Just across the street from the century-old building, the group is displaying a sign that shows proposed renovations.

"Once it's gone, it's gone," she continued.

Preservationists like Anderson are suggesting that a public-private partnership could save the building during cash-strapped days in the county.

"We think it's such a historic building that it would be a shame to lose it to Rock Island County," she said.

County leaders know all about problems inside the courthouse.  With renovation estimates at some $16-million, it makes a decision on demolition more likely in May.

"I think nobody wants to do this," said Board Member Scott Terry.  "It's one of those things that people recognize, though, as the necessary step, the prudent step we need to take."

But Anderson suggests that a private company could possibly use historic tax credits to finance renovations, then rent it back to the county for offices.

"The building is not a safety hazard at this point," she continued.  "It's not falling down."

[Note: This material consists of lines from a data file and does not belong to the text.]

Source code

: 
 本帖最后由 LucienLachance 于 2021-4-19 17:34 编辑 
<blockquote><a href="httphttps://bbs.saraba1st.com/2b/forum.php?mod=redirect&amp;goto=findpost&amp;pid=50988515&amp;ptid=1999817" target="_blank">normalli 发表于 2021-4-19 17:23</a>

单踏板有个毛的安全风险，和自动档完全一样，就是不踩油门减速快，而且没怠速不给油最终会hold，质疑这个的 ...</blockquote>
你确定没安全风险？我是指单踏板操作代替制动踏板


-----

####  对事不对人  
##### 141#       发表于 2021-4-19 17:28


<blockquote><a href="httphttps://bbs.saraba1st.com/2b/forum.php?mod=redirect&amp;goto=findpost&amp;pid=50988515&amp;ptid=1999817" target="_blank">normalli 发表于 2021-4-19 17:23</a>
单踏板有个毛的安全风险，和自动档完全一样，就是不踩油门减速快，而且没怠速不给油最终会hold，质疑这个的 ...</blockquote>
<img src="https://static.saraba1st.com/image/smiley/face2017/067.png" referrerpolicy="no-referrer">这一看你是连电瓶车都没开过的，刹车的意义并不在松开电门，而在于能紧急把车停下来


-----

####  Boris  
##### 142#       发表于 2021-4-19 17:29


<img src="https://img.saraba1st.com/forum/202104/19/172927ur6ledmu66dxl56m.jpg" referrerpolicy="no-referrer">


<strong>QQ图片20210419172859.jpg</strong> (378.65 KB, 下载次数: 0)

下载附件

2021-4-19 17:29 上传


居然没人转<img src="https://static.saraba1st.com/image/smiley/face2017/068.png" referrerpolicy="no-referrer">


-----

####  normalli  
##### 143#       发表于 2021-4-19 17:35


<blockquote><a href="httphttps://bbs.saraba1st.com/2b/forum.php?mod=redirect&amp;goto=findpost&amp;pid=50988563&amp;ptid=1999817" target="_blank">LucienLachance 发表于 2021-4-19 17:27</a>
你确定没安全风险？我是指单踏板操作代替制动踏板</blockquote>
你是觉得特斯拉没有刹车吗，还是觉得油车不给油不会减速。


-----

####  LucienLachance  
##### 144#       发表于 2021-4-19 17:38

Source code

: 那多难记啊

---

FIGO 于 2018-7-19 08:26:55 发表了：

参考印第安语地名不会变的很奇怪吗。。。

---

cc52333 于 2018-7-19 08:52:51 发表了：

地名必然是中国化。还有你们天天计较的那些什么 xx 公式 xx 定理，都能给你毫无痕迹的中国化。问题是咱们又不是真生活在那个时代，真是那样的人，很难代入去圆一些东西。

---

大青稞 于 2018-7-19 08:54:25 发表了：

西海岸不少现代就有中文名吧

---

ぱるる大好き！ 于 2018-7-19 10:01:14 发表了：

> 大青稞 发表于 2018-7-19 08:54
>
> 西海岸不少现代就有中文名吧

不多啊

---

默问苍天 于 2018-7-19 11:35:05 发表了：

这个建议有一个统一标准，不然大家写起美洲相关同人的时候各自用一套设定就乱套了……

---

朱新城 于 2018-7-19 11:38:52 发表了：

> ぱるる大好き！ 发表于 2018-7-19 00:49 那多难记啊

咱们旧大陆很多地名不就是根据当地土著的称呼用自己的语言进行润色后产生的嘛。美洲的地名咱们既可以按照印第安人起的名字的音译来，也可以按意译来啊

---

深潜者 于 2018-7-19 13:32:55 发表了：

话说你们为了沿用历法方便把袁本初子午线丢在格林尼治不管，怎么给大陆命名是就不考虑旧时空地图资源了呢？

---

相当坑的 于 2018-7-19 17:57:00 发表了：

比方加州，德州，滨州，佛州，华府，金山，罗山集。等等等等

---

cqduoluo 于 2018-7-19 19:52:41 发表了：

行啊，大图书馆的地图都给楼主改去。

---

But there's no money at all for this in Rock Island County. In addition, funding used to build the new annex isn't eligible for use on courthouse renovations.

"Even if they tear it down, don't waste that space," advised Board Member Don Johnston.  "For $9-10 million, they can build offices for the rest of the county and put it right there."

At this point, Anderson hopes the Springfield event will draw attention to the building with a call for patience.

"As a gateway to the community, I think it's an important building," she concluded.